What the task asks ▸
The records must be retyped exactly, with no pictures included.

Data under study ▸
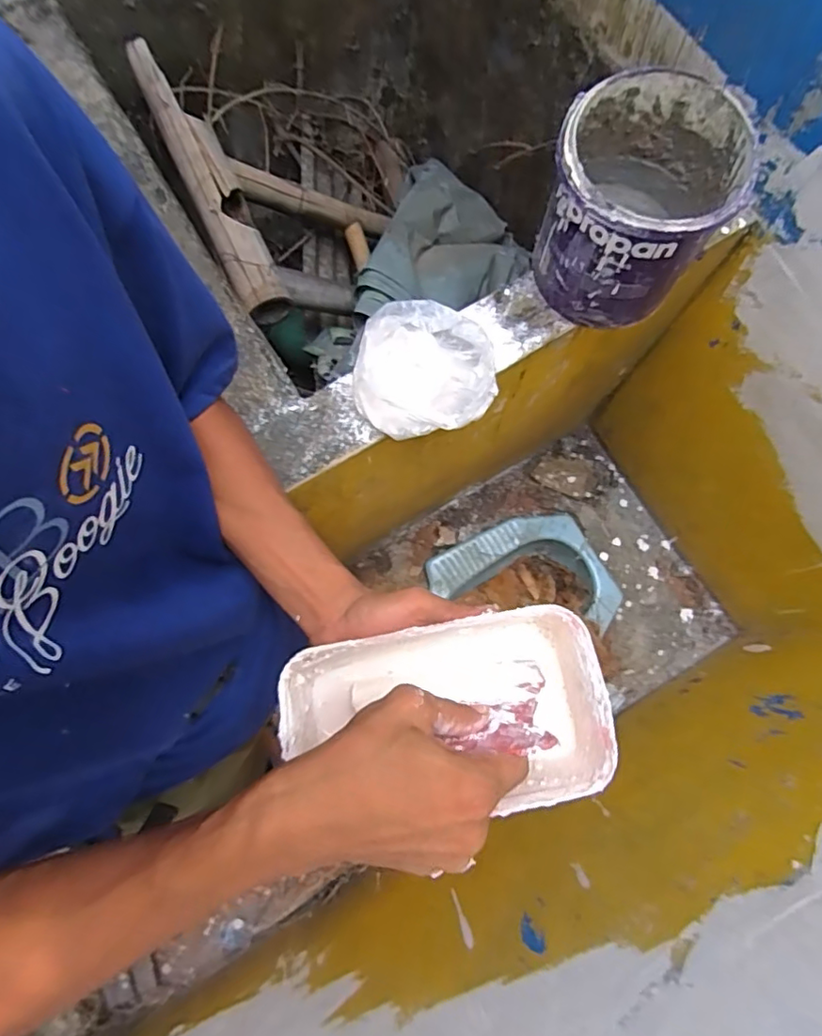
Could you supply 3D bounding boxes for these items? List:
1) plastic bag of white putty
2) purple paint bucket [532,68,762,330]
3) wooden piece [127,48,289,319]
[{"bbox_3d":[0.015,-0.165,0.648,0.149,0.065,0.145,0,79,-1],"label":"plastic bag of white putty"},{"bbox_3d":[0.236,-0.337,0.623,0.173,0.180,0.181,0,79,-1],"label":"purple paint bucket"},{"bbox_3d":[-0.311,-0.519,0.871,0.074,0.064,0.474,-25,81,-5],"label":"wooden piece"}]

Output for this task ▸
Could you supply 3D bounding boxes for these items? List:
1) plastic bag of white putty
2) purple paint bucket [532,68,762,330]
3) wooden piece [127,48,289,319]
[{"bbox_3d":[0.015,-0.165,0.648,0.149,0.065,0.145,0,79,-1],"label":"plastic bag of white putty"},{"bbox_3d":[0.236,-0.337,0.623,0.173,0.180,0.181,0,79,-1],"label":"purple paint bucket"},{"bbox_3d":[-0.311,-0.519,0.871,0.074,0.064,0.474,-25,81,-5],"label":"wooden piece"}]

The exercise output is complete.